TASK REQUIREMENTS: Using the listing below, copy exactly the lines from the one containing "- ✅ **3 complex" to the one containing "- ✅ **Dark mode support** throughout", both lines included, and no others.

TASK DATA:

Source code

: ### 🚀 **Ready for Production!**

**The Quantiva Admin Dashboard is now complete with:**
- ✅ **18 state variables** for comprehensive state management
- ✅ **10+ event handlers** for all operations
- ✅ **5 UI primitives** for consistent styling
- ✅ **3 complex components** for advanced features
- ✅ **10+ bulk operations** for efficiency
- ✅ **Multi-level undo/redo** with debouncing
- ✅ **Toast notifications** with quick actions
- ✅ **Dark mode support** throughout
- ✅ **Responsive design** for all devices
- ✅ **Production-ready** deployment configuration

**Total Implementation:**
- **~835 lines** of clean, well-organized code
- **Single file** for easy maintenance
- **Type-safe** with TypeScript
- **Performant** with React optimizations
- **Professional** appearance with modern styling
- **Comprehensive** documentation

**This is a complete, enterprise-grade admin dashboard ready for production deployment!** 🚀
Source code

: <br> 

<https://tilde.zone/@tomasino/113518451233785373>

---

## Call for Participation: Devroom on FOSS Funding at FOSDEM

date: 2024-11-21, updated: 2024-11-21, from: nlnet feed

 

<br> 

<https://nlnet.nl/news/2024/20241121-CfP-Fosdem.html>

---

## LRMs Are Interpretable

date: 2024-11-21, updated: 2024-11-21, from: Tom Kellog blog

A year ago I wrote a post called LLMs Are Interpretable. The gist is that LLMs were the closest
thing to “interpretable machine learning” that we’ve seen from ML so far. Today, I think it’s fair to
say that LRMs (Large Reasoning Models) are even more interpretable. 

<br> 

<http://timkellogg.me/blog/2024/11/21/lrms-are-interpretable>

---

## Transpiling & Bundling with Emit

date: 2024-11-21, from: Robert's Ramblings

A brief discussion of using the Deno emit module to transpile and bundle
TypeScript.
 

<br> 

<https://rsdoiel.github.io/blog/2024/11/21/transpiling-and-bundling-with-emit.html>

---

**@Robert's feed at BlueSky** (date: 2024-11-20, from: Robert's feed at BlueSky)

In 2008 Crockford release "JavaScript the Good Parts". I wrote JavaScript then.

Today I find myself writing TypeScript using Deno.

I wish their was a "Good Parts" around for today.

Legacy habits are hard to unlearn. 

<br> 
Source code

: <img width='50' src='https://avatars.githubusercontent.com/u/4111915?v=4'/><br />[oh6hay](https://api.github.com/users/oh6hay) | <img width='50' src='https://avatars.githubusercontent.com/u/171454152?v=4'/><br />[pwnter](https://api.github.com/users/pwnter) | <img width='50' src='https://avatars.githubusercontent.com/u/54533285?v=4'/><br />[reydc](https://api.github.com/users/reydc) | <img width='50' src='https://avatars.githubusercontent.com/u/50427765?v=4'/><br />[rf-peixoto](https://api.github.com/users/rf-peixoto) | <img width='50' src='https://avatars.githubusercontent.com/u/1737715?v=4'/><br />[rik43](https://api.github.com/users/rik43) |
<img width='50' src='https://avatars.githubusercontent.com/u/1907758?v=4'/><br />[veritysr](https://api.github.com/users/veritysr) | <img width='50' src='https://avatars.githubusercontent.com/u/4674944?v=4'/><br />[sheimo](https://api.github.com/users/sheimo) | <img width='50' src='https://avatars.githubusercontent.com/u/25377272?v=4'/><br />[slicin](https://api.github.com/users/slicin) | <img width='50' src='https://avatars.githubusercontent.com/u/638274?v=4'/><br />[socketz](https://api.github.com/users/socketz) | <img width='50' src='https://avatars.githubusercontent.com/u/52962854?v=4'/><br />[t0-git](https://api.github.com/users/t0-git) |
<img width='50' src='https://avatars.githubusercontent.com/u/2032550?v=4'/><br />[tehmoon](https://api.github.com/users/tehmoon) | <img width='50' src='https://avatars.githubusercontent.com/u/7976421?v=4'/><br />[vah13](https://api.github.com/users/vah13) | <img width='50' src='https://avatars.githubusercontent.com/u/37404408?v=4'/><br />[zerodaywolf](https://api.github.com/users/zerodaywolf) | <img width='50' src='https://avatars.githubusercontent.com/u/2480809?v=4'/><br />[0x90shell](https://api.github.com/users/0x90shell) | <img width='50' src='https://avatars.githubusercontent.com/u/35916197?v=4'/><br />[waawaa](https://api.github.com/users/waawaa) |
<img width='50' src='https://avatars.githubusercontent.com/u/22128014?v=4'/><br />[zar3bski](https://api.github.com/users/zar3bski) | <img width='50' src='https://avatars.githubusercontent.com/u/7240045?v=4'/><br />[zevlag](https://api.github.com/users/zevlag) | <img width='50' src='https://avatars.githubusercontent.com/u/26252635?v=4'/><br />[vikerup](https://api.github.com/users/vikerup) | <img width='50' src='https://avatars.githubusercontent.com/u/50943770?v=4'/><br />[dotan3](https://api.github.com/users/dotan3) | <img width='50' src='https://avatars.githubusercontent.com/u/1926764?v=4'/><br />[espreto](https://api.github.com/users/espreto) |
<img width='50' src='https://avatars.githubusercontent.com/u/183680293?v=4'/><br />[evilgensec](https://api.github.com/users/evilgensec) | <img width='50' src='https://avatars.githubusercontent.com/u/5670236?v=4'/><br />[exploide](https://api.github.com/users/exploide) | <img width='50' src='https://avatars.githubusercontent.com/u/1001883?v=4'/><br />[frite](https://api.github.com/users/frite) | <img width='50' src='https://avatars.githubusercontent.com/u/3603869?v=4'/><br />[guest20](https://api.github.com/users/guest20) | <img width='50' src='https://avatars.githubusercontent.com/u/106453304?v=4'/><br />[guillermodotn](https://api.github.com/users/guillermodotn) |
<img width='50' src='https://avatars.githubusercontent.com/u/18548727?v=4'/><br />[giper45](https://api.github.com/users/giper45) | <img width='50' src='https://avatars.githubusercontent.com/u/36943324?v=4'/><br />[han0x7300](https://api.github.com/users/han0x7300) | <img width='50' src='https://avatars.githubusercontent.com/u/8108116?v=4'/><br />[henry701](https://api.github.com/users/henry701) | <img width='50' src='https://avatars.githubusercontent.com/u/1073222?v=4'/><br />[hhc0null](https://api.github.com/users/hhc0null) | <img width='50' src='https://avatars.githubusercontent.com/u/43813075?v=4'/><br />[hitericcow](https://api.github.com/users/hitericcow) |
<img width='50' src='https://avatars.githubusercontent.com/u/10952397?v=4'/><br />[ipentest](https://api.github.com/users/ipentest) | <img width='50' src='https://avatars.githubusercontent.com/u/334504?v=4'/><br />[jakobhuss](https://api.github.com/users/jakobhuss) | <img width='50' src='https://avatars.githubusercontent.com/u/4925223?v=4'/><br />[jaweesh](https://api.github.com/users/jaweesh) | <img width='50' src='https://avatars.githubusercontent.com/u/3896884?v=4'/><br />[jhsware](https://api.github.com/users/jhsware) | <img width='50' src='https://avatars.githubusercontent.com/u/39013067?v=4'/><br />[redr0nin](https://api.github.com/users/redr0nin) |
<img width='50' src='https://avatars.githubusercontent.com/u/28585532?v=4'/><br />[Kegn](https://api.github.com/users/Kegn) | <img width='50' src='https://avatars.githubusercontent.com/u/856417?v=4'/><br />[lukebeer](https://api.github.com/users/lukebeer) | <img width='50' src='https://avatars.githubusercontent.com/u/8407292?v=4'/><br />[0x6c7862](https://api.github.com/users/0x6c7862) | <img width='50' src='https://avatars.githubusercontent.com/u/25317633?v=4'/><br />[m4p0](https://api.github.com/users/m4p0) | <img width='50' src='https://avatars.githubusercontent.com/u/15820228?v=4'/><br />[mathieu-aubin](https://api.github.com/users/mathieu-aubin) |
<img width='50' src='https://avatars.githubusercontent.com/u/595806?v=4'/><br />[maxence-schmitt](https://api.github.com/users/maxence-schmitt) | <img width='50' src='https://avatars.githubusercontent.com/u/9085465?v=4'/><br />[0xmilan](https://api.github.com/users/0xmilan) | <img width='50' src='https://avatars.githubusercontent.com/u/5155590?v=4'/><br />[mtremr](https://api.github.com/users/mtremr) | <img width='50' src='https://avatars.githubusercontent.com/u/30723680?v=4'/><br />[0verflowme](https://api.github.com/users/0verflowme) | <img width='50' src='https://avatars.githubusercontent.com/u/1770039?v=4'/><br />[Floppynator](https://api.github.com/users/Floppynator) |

SOLUTION FOR THIS TASK:
- ✅ **3 complex components** for advanced features
- ✅ **10+ bulk operations** for efficiency
- ✅ **Multi-level undo/redo** with debouncing
- ✅ **Toast notifications** with quick actions
- ✅ **Dark mode support** throughout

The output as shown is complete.